## Task goal:
The answer should be each line of the records that contains the word "nâng"; please copy them all.

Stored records

########################################

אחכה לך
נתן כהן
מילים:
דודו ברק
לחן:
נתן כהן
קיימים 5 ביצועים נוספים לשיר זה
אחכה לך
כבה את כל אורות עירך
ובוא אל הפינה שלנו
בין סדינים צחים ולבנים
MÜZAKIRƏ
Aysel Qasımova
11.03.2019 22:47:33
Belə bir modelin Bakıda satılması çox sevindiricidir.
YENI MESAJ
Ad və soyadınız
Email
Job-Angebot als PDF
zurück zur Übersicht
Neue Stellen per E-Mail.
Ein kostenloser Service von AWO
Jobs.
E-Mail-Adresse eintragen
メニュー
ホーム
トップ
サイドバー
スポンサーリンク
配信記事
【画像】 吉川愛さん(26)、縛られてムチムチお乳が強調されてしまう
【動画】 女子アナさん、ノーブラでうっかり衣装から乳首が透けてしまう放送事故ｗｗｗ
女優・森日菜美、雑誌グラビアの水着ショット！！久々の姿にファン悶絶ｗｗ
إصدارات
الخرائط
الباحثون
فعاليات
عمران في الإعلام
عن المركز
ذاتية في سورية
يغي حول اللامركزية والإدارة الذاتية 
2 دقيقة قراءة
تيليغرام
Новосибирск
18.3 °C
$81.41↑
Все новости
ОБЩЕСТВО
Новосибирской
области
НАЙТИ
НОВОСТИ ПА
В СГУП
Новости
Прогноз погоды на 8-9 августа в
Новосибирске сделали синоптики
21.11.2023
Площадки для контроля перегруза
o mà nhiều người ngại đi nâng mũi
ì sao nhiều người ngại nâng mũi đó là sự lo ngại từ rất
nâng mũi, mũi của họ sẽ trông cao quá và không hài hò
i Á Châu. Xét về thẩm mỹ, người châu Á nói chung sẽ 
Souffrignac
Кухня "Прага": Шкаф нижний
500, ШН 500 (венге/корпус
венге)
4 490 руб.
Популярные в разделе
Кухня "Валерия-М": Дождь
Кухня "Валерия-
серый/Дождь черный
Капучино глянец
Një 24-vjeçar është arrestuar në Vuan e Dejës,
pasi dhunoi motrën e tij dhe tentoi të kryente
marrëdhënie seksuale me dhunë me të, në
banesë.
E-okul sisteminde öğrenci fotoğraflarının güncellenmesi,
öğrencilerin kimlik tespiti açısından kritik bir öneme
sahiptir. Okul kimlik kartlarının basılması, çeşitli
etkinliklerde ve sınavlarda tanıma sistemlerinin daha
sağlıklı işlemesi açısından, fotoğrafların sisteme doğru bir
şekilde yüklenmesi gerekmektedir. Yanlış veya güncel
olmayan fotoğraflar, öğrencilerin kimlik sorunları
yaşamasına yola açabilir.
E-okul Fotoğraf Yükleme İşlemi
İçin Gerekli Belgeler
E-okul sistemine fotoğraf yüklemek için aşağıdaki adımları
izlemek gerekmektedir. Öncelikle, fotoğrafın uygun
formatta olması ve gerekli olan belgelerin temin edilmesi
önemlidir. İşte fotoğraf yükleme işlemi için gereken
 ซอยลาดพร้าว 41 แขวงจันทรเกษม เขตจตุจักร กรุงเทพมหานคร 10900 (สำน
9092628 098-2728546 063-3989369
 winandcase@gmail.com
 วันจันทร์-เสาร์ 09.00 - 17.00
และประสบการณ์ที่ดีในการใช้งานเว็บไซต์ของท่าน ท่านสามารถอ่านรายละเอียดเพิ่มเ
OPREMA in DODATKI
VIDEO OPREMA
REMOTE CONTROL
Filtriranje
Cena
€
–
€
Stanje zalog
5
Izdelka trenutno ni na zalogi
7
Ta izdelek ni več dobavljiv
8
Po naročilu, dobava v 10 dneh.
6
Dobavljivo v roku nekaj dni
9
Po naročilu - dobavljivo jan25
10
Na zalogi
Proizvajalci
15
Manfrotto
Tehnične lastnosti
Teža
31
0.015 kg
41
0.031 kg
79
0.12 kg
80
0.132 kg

########################################

## Response for this exercise:
o mà nhiều người ngại đi nâng mũi
ì sao nhiều người ngại nâng mũi đó là sự lo ngại từ rất
nâng mũi, mũi của họ sẽ trông cao quá và không hài hò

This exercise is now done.